What is the coefficient of variation?
The coefficient of variation, also known as CV, is a relative dispersion measure that expresses data variability in relation to the average. It is calculated by dividing the standard deviation by the average, multiplied by 100.
Mathematically, the coefficient of variation is represented by the formula:
cv = (standard/medium deviation) * 100
How to calculate the coefficient of variation step by step
To calculate the coefficient of variation, follow the following steps:
- Calculate the average data;
- Calculate the default data deviation;
- Divide the standard deviation by the average;
- multiplies the result by 100.
Let’s use an example to illustrate the calculation of the coefficient of variation:
| 10 |
| 15 |
| 20 |
| 25 |
| 30 |
In the example above, we have the following data: 10, 15, 20, 25 and 30.
Step 1: Calculate the average data:
Average = (10 + 15 + 20 + 25 + 30)/5 = 20
Step 2: Calculate the standard data deviation:
Standard deviation = √ (((10 20) ² + (15 20) ² + (20 20) ² + (25 20) ² + (30 20) ²) / 5) ≈ 7.07
Step 3: Divide the standard deviation by the average:
cv = (7.07/20) * 100 ≈ 35.35%
Therefore, the coefficient of variation for the data presented is approximately 35.35%.
Interpretation of the coefficient of variation
The coefficient of variation is a relative measure of dispersion, ie it allows comparing the variability of different data sets, regardless of the units of measurement used.
The higher the value of the coefficient of variation, the greater the dispersion of the data in relation to the average.
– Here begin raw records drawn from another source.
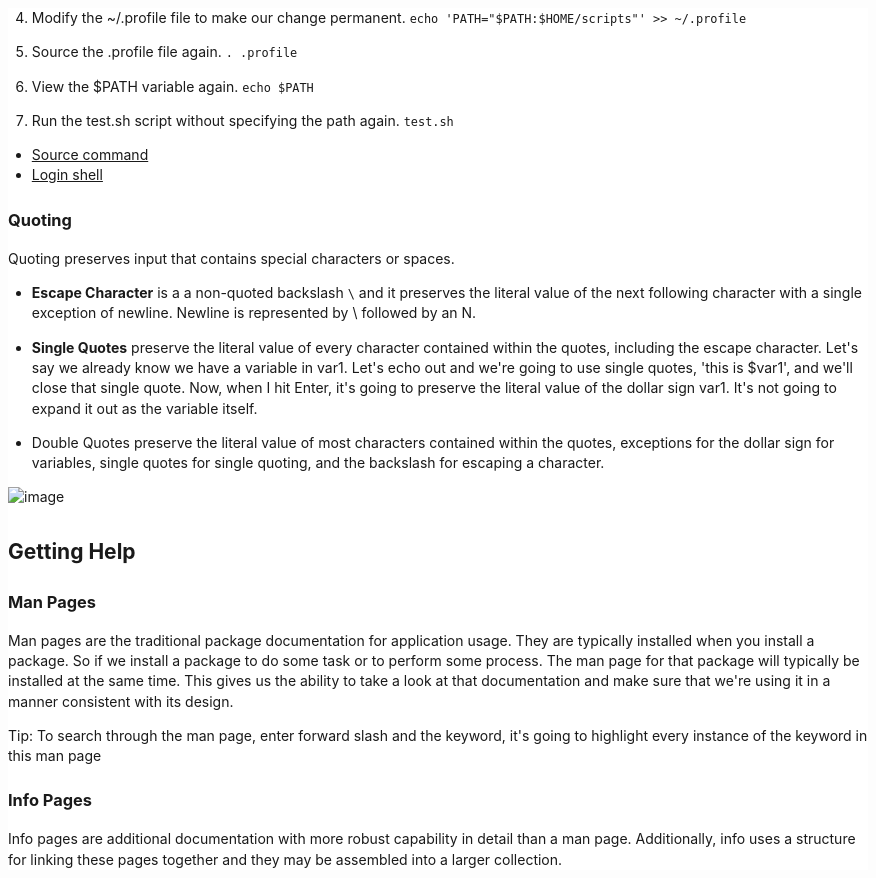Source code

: 4. Modify the ~/.profile file to make our change permanent.
`echo 'PATH="$PATH:$HOME/scripts"' >> ~/.profile`

5. Source the .profile file again.
`. .profile`

6. View the $PATH variable again.
`echo $PATH`

7. Run the test.sh script without specifying the path again.
`test.sh`

- [Source command](https://linuxize.com/post/bash-source-command/) 
- [Login shell](https://linuxhandbook.com/login-shell/)


### Quoting
Quoting preserves input that contains special characters or spaces. 

- **Escape Character** is a a non-quoted backslash `\` and it preserves the literal value of the next following character       with a single exception of newline. Newline is represented by \ followed by an N.
  
- **Single Quotes** preserve the literal value of every character contained within the quotes, including the escape             character. Let's say we already know we have a variable in var1. Let's echo out and we're going to use single quotes, 'this   is $var1', and we'll close that single quote. Now, when I hit Enter, it's going to preserve the literal value of the dollar   sign var1. It's not going to expand it out as the variable itself.

- Double Quotes preserve the literal value of most characters contained within the quotes, exceptions for the dollar sign for   variables, single quotes for single quoting, and the backslash for escaping a character.

![image](https://user-images.githubusercontent.com/97931452/161565757-cecd1fd6-92e1-478e-92fa-8988a057a216.png)


## Getting Help

### Man Pages 

Man pages are the traditional package documentation for application usage. They are typically installed when you install a package. So if we install a package to do some task or to perform some process. The man page for that package will typically be installed at the same time. This gives us the ability to take a look at that documentation and make sure that we're using it in a manner consistent with its design.

Tip: To search through the man page, enter forward slash and the keyword, it's going to highlight every instance of the keyword in this man page

### Info Pages

Info pages are additional documentation with more robust capability in detail than a man page. Additionally, info uses a structure for linking these pages together and they may be assembled into a larger collection.
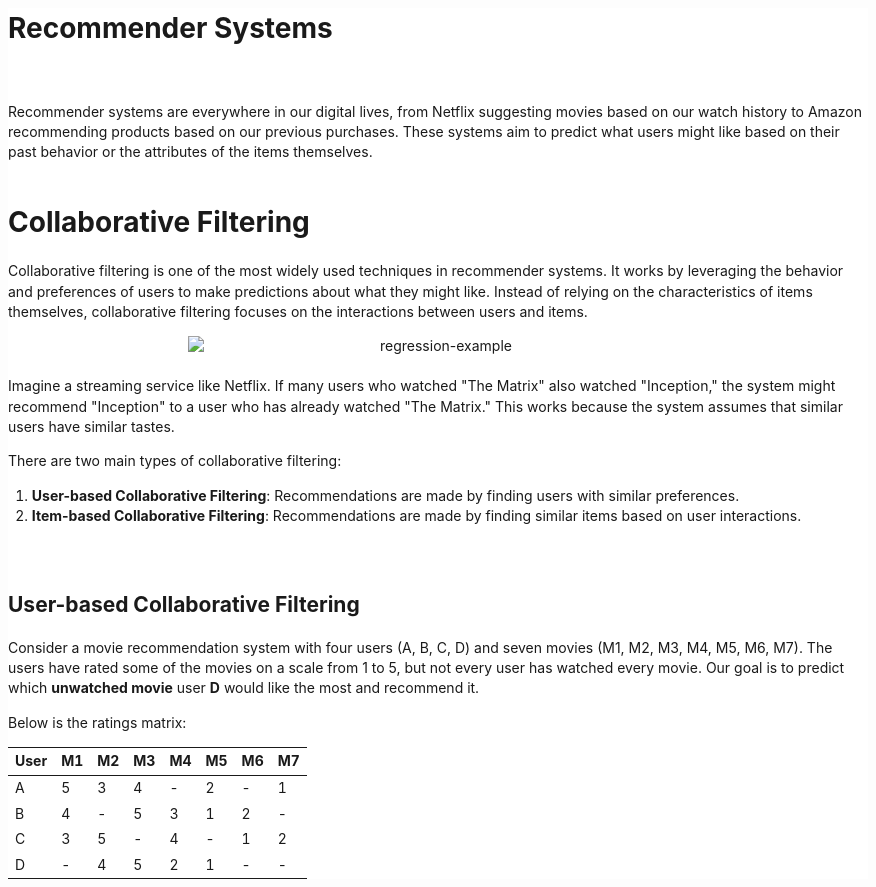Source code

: # Recommender Systems



<br/>

Recommender systems are everywhere in our digital lives, from Netflix suggesting movies based on our watch history to Amazon recommending products based on our previous purchases. These systems aim to predict what users might like based on their past behavior or the attributes of the items themselves.

# Collaborative Filtering

Collaborative filtering is one of the most widely used techniques in recommender systems. It works by leveraging the behavior and preferences of users to make predictions about what they might like. Instead of relying on the characteristics of items themselves, collaborative filtering focuses on the interactions between users and items.

<div style="text-align: center;display:flex; justify-content: center; margin-bottom: 20px; ">
    <img src="../../../img/machine-learning-specialization/recommender-systems-01.webp" style="display:flex; justify-content: center; width: 500px;"alt="regression-example"/>
</div>

Imagine a streaming service like Netflix. If many users who watched "The Matrix" also watched "Inception," the system might recommend "Inception" to a user who has already watched "The Matrix." This works because the system assumes that similar users have similar tastes.

There are two main types of collaborative filtering:

1. **User-based Collaborative Filtering**: Recommendations are made by finding users with similar preferences.
2. **Item-based Collaborative Filtering**: Recommendations are made by finding similar items based on user interactions.

<br/>

## User-based Collaborative Filtering

Consider a movie recommendation system with four users (A, B, C, D) and seven movies (M1, M2, M3, M4, M5, M6, M7). The users have rated some of the movies on a scale from 1 to 5, but not every user has watched every movie. Our goal is to predict which **unwatched movie** user **D** would like the most and recommend it.

Below is the ratings matrix:

| User | M1  | M2  | M3  | M4  | M5  | M6  | M7  |
| ---- | --- | --- | --- | --- | --- | --- | --- |
| A    | 5   | 3   | 4   | -   | 2   | -   | 1   |
| B    | 4   | -   | 5   | 3   | 1   | 2   | -   |
| C    | 3   | 5   | -   | 4   | -   | 1   | 2   |
| D    | -   | 4   | 5   | 2   | 1   | -   | -   |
On the other hand, the lower the value of the variation coefficient, the lower the dispersion of the data.
It is important to note that the coefficient of variation is only applicable to data sets that have a positive average. If the average is zero or negative, the coefficient of variation cannot be calculated.
Conclusion
The coefficient of variation is a statistical measure that allows to evaluate the dispersal of data in relation to the average. It is calculated by dividing the standard deviation by the average, multiplied by 100. The higher the value of the coefficient of variation, the greater the dispersion of the data in relation to the average.
It is important to use the coefficient of variation in conjunction with other statistical measures for a more complete data analysis. Moreover, it is essential to understand the interpretation of the coefficient of variation and its limitations.
I hope this article was useful for you to understand how to calculate the coefficient of variation. If you have any questions, leave it in the comments!